# No Payslip or P60, how to check if employer is paying my tax?



## Inserteneo (19 Aug 2015)

Hi All,

I have been working in a small start-up company for the past 2.5 years. Upon starting I submitted my PPS number and obtained my relevant tax credits from revenue which were sent to my employer and to my home address. As we are a start-up company we do not have a payroll department and the company director handles payroll and payments etc.

I am paid monthly through my bank but I do not receive any payslips, I have also not received any P60 for 2013 or 2014.

I have asked for payslips and P60's but it is always put on the long finger and at this point there is not much I can do within the company, I think my next port of call would be to report them, but I am afraid of creating a bad environment in work in doing so.

Based on my salary and tax credits I have used the following online tax calculator to calculate my tax, prsi and usc for the past 2.5 years and each of my net payments are in line to the nearest euro.
virtualaccountant.ie/Tools/tax2015.jsp

How can I check how much tax, usc and prsi has actually been paid to revenue and the department of social protection? Also if the amounts have not been paid will I be liable to pay these amounts? I have a work contract which specifies my rate of pay.

Thanks for any advice in advance.


----------



## Gerry Canning (19 Aug 2015)

Bring your PPs number to your local tax or social welfare office ,tell them your concerns and they will in the first instance advise you.
If the company is (messing) you will find out.

You can then take control and decide on further action. .


----------



## Inserteneo (19 Aug 2015)

Gerry Canning said:


> Bring your PPs number to your local tax or social welfare office ,tell them your concerns and they will in the first instance advise you.
> If the company is (messing) you will find out.
> 
> You can then take control and decide on further action. .



Would at that stage they begin investigating or would that be a separate matter?


----------



## Sue Ellen (19 Aug 2015)

You should have a read of this and it will give you details of your employer's duty: http://www.citizensinformation.ie/e...oyer_s_duty_to_pay_social_insurance_prsi.html

You can use this request and save yourself a visit to Revenue just yet https://www.welfare.ie/en/Pages/secure/RequestSIContributionRecord.aspx

You may be able to ring them at:

*PRSI Records*
Department of Social Protection McCarter's Road
Ardaravan
Buncrana
Donegal
Ireland

*Tel:*(01) 471 5898
*Locall:*1890 690 690
*Homepage:* http://www.welfare.ie/


----------



## DB74 (19 Aug 2015)

You can ring Revenue and find out - you just need your PPS number

Dublin - 1890 333 425
East & SE region - 1890 444 425
South-West - 1890 222 425
Border, Midlands, West - 1890 777 425


----------



## thesimpsons (19 Aug 2015)

if your calculations are coming up to the nearest euro to the amounts transferred to  your bank account, it sounds very likely your employer is doing everything properly.  there is however, no harm at all in checking with Revenue to as most employees (even if they have payslips and P60s), never really know if the employer is handing the money over to Revenue, and take it on trust that the correct amounts are forwarded.

You should also ask your employer for your P60s and regular payslips,  and they are legally obliged to give them to you.
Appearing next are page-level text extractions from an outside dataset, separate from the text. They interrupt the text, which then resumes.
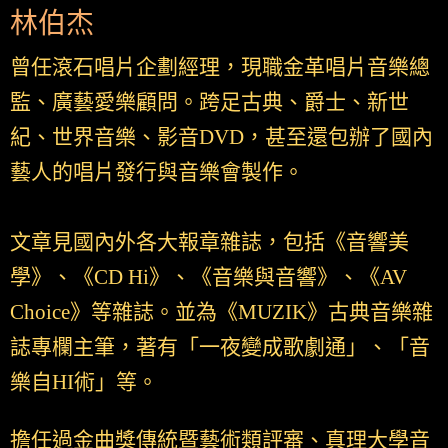
林伯杰
曾任滾石唱片企劃經理，現職金革唱片音樂總
監、廣藝愛樂顧問。跨足古典、爵士、新世
紀、世界音樂、影音DVD，甚至還包辦了國內
藝人的唱片發行與音樂會製作。
文章見國內外各大報章雜誌，包括《音響美
學》、《CD Hi》、《音樂與音響》、《AV
Choice》等雜誌。並為《MUZIK》古典音樂雜
誌專欄主筆，著有「一夜變成歌劇通」、「音
樂自HI術」等。
擔任過金曲獎傳統暨藝術類評審、真理大學音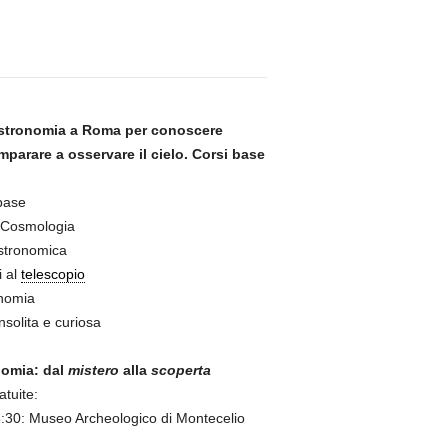
 Astronomia a Roma per conoscere
mparare a osservare il cielo. Corsi base
base
Cosmologia
Astronomica
i al
telescopio
nomia
nsolita e curiosa
omia: dal
mistero
alla
scoperta
tuite:
:30: Museo Archeologico di Montecelio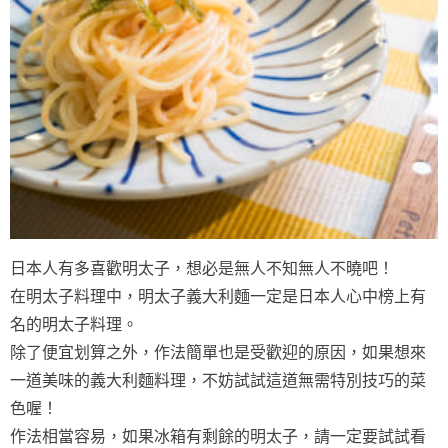
日本人有多喜歡明太子，想必是無人不知無人不曉吧！
在明太子料理中，明太子義大利麵一定是日本人心中榜上有
名的明太子料理。
除了便宜划算之外，作法簡單也是受歡迎的原因，如果想來
一道美味的義大利麵料理，不妨試試這道無需特別技巧的菜
色喔！
作法相當容易，如果冰箱有剩餘的明太子，請一定要試試看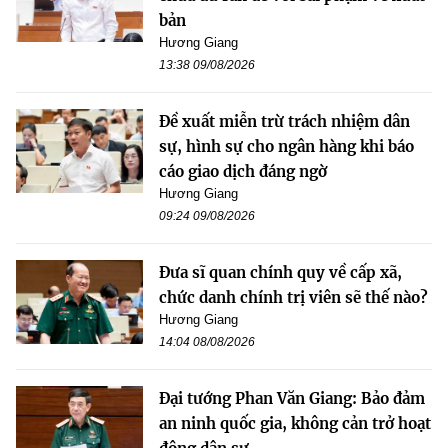
bản
Hương Giang
13:38 09/08/2026
Đề xuất miễn trừ trách nhiệm dân
sự, hình sự cho ngân hàng khi báo
cáo giao dịch đáng ngờ
Hương Giang
09:24 09/08/2026
Đưa sĩ quan chính quy về cấp xã,
chức danh chính trị viên sẽ thế nào?
Hương Giang
14:04 08/08/2026
Đại tướng Phan Văn Giang: Bảo đảm
an ninh quốc gia, không cản trở hoạt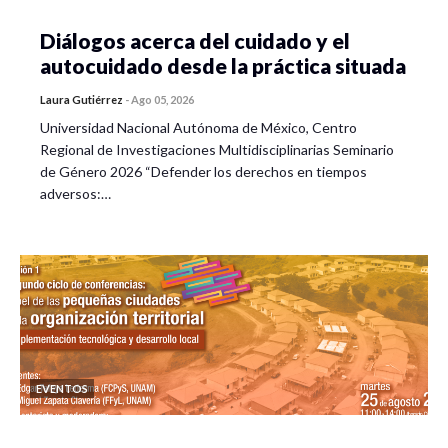
Diálogos acerca del cuidado y el
autocuidado desde la práctica situada
Laura Gutiérrez
-
Ago 05, 2026
Universidad Nacional Autónoma de México, Centro
Regional de Investigaciones Multidisciplinarias Seminario
de Género 2026 “Defender los derechos en tiempos
adversos:…
EVENTOS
If you want to apply for a bank loan, mortgage, etc  its the sort of stuff the bank would be looking for anyway.  I'd also recommend you register with PAYE anytime online (if you haven't already done so)  and complete a tax return for the relevant years. Requesting annual Balancing Statements keeps your tax affairs up to date.  
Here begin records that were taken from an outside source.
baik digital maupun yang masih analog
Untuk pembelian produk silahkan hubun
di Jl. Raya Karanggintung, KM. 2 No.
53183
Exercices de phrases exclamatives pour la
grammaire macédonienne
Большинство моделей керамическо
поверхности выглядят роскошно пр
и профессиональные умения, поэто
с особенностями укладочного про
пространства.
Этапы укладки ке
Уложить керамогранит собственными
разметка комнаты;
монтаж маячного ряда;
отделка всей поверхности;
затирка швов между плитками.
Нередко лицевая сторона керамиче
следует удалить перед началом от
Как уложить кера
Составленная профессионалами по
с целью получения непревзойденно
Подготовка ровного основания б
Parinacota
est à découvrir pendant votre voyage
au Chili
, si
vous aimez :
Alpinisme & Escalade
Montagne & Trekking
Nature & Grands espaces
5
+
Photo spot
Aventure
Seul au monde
https://www.ros.ie/selfservice/enterRegistrationDetails.faces


----------



## Inserteneo (1 Sep 2015)

I applied to the Department Of Social Protection to find out how much contributions were made in my name. Contributions were submitted in 2012 and 2013 but as of yet there has been no contributions made for 2014 or 2015.

@DB74
If I ring revenue now will that start an investigation into why there hasn't been any tax paid? I am worried about starting an investigation and getting my employer into trouble, once I know for sure it hasn't been paid I planned on taking it to me employers attention and trying to resolve it internally.

@thesimpsons
Every time I ask I am told it will be sorted and it never will. Is there anyone to contact to enforce my payslips and p60?


----------



## Inserteneo (1 Sep 2015)

@Sue Ellen
Thank you for the PRSI contributions link


----------



## Sue Ellen (1 Sep 2015)

Hi again,

I have copied this advice from the link that I gave you above for the advice from Citizens Information. 
*
Did you ask Dept. of Social Protection what happens next if your contributions for 2014 and 2015 are not being paid?*



*How to apply*
Your employer deducts your PRSI contribution from your wages. As an employee who pays PRSI contributions, you are entitled by law to inspect the PRSI record kept by your employer about you. You can also get a statement of your record from your employer every three months.

If you believe that your employer has not complied with social insurance regulations you can ask to fill in form IA49 at your local social welfare office or Intreo centre.

Form IA49 is a declaration stating that you believe your former employer did not comply with social insurance regulations. As a result of this declaration, there will be an investigation into your employer's payment of PRSI.

You can also contact the Records Section in the Department of Social Protection to check your PRSI record.


----------